Workers at work | Photo credit: Madhurya Creations

“River sand, white cement, naturally colored oxides and water go into this distinctive traditional artisan tile that requires no electricity or firing. They are immersed in water for drying and dried in the shade later,” explains Mohan Iyer, who heads the Athangudi production unit at SSRDP. “This unit was officially launched at the end of 2021 under the leadership of Sri Ravishankar to encourage Athangudi artisans to produce them manually in South Bengaluru to help locals to procure and maintain the art. Only with an increasing number of artisans will the art be practiced. Today, with so many contemporary choices, it’s hard to keep our indigenous craftsmanship alive and provide options for customers,” says Mr. Iyer, who has a background in civil maintenance and renovation.

Perfecting the technique

Being a handmade tile, its production certainly requires skill and dexterity. Because, a minor error and the defect of the tile is so pronounced that it makes it unsuitable for laying. Yet, interestingly, the pose looks quite simple when watched, with the procedure starting with deciding the design and creating the frame for it.

The making begins with a glass plate on which the chosen frame is placed. Brightly colored oxides are skillfully poured into the frame, with different colors poured into each slot many times, taking care to ensure zero spillage of the wrong colors into the wrong slots. The oxides are then covered with a mixture of mud and cement and left to harden. The dried and set tile is then soaked in water for three days, after which it is dried in the shade for a week to ten days before being ready for shipment.

The laying begins with a layer of wet cement and a mixture of mud on which thick cement milk is poured evenly before laying the tiles. Twenty-four hours after laying the tiles, the newly laid tiles are washed with water and another layer of cement milk is poured to seal the gaps between the tiles. This is followed by a coat of dry, colored cement which is then wiped away to reveal well filled spaces. The procedure ends with the final layer of grain dust which remains for a week. The tiled floor is then ready for use with a clean soap wash, revealing pure art on the floor.

It’s laborious

SSRDP has manufactured nearly 15,000 square feet of Athangudi tiles since Navaratri 2021. “It’s laborious, a unit of four can make 200 tiles a day and they make them standing, meticulously using natural colored oxides for each tile” , explains Mr. Iyer adding that oxides of red, yellow, green, blue, black and white colors are available, with more shades available by mixing these hues.

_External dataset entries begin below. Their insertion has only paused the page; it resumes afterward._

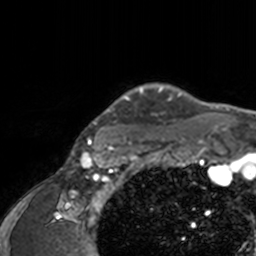
Breast MRI, one axial slice. Cropped to one breast. Dynamic contrast-enhanced series, time point 2 of 7 at this slice position (early post-contrast). 3 T. TE 1.7 ms, TR 4 ms. 256 × 256 image matrix, field of view 165 × 165 mm. Female patient.
Outlined on this slice (semi-automatically segmented with operator editing):
- enhancing-tissue mask used for the functional tumour volume (all voxels passing the contrast-enhancement thresholds inside the analysis volume; usually the tumour): bounding box <75,83,209,143> (left, top, right, bottom; pixels)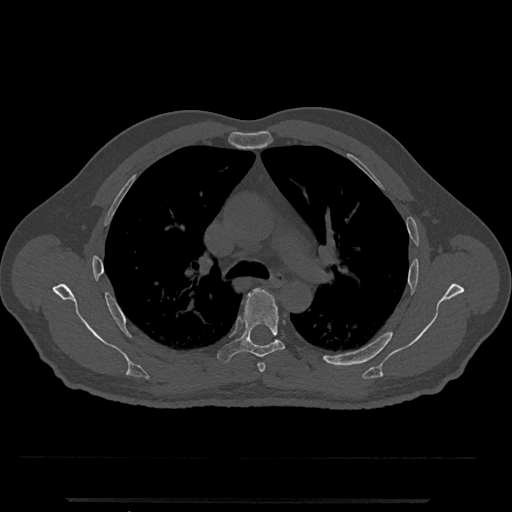
CT including the spine, one axial slice; reconstruction kernel Br40s/3; bone window (W 1800 / L 400 HU); 0.5 mm slice thickness; 512 × 512 image matrix. Patient: male, 63 years. From the clinical record (not read from this slice): primary cancer: prostate.
Structures marked on this image (semi-automatic segmentation, software-assisted and operator-edited):
- T5 vertebra: bounding box <217,288,285,363> (left, top, right, bottom; pixels)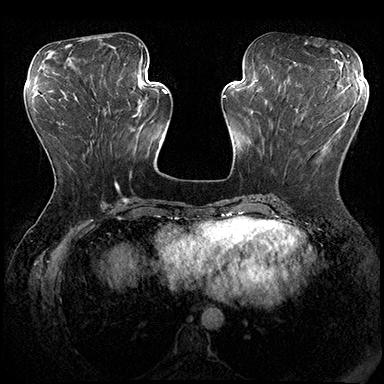
Breast MRI (dynamic contrast-enhanced), one axial slice; slice 71 of 200 in the series (ordered by position); dynamic contrast-enhanced series, time point 2 of 8 at this slice position (early post-contrast); 3 T; TE 2.3 ms, TR 4.4 ms; 384 × 384 image matrix, field of view 360 × 360 mm. Female patient.
Outlined on this slice (semi-automatically segmented with operator editing):
- enhancing-tissue mask used for the functional tumour volume (all voxels passing the contrast-enhancement thresholds inside the analysis volume; usually the tumour): bounding box (x1, y1, x2, y2) in pixels: (283, 104, 317, 131)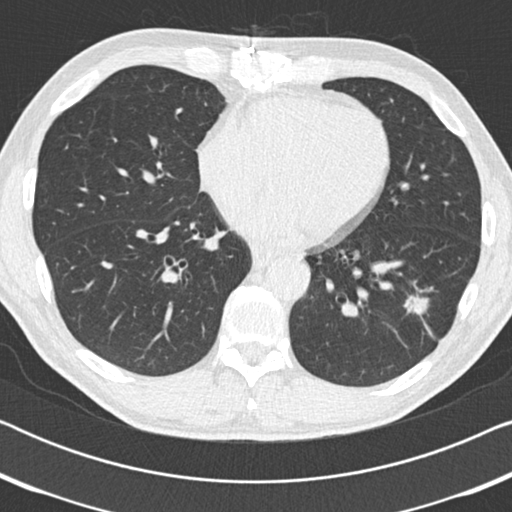
Low-dose screening chest CT, one axial slice; position 75 of 186 along the scan axis; reconstruction kernel B30f; lung window (W 1500 / L -600 HU); 512 × 512 image matrix, field of view 330 × 330 mm.
Structures marked on this image (expert manual segmentation):
- lesion 1 (tumor, lower lobe of left lung): bounding box [x1, y1, x2, y2] px = [405, 295, 429, 314]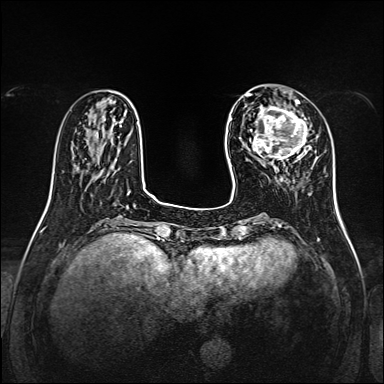
Breast MRI, one axial slice; slice 42 of 160 in the series (ordered by position); dynamic contrast-enhanced series, time point 2 of 7 at this slice position (early post-contrast); 1.5 T; TE 2.3 ms, TR 5.2 ms; 384 × 384 image matrix, field of view 320 × 320 mm. Female patient.
Outlined on this slice (semi-automatically segmented with operator editing):
- enhancing-tissue mask used for the functional tumour volume (all voxels passing the contrast-enhancement thresholds inside the analysis volume; usually the tumour): bounding box (x1, y1, x2, y2) in pixels: (254, 100, 310, 161)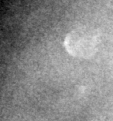
Crop from a digitized film mammogram around one marked abnormality; right breast; MLO view.
Calcifications, morphology lucent center; BI-RADS assessment category 2; subtlety rating 3 on a 1 (subtle) to 5 (obvious) scale; benign without callback (not worked up further).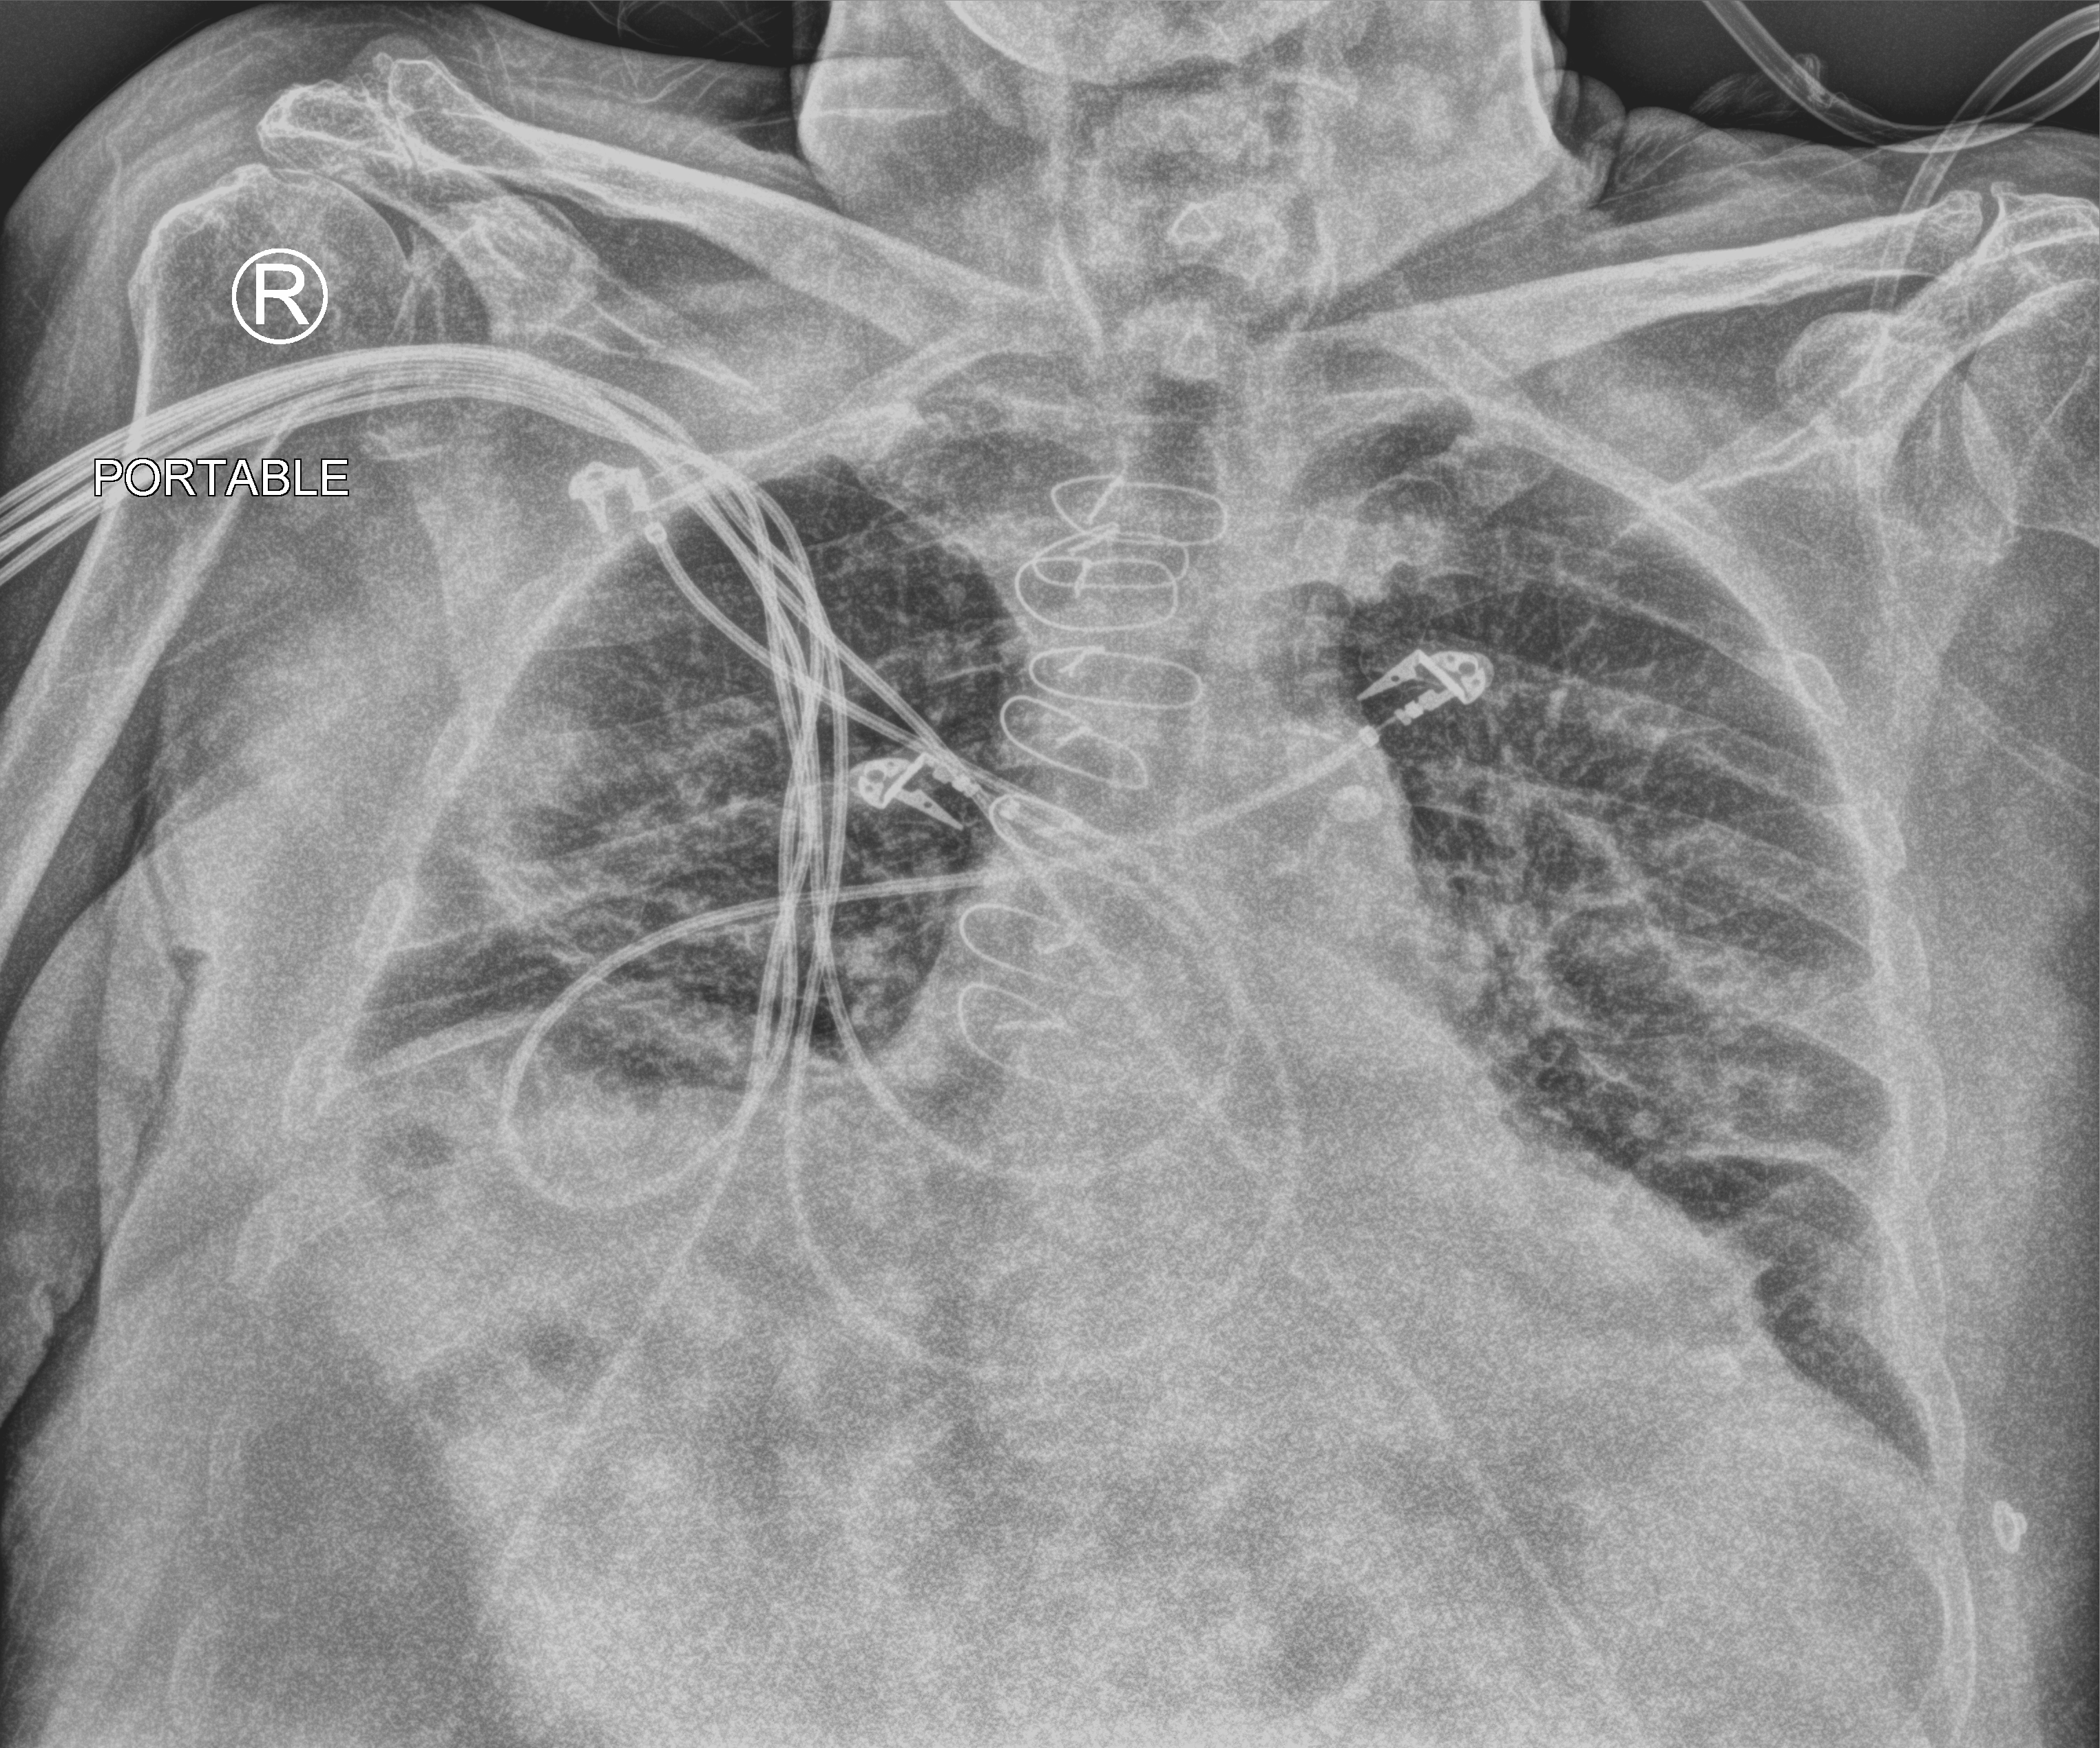
Chest X-ray (portable), anteroposterior (AP) projection. Patient hospitalised with COVID-19; male, aged 75–90 years.
Hospital-stay facts (about this admission, not read from this image; timing relative to this image not recorded):
- admitted to intensive care during this hospital stay: no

Athangudi tiles are available in 10″x10″ and as baseboards and borders in 10″x5″. Border tiles give the floor the appearance of a carpet. Ask Mr. Iyer about the most common complaints of cracks developed over time with Athangudi tiles, and he travels back to the days of red oxide flooring that has stood the test of time for centuries. “It’s the same technology used in the form of tiles in Athangudi. But there are more patterns and designs brought in. The tiles help not to have corrugated flooring as seen in red oxide. Cracks, to a large extent, can be avoided if the tiles have been cured exactly, in the right process. It is after all handmade so imperfections cannot be avoided although they can be minimized with carefully followed processes. Even natural marble is porous, so it’s in the way we celebrate the natural and the handmade,” says Mr. Iyer, adding that even the hairline cracks in Athangudi tiles are being accepted by people as a new pattern. . Maintenance is easy with regular brushing, he says, while adding a few drops of coconut oil once a month while mopping leaves the floor with a better shine.


Ahangudi tiles cost ₹80 per square foot with 144 tiles making up 100 square feet. Installation costs are extra. Customers can also come and choose their pattern and colors at the SSRDP unit, says Iyer.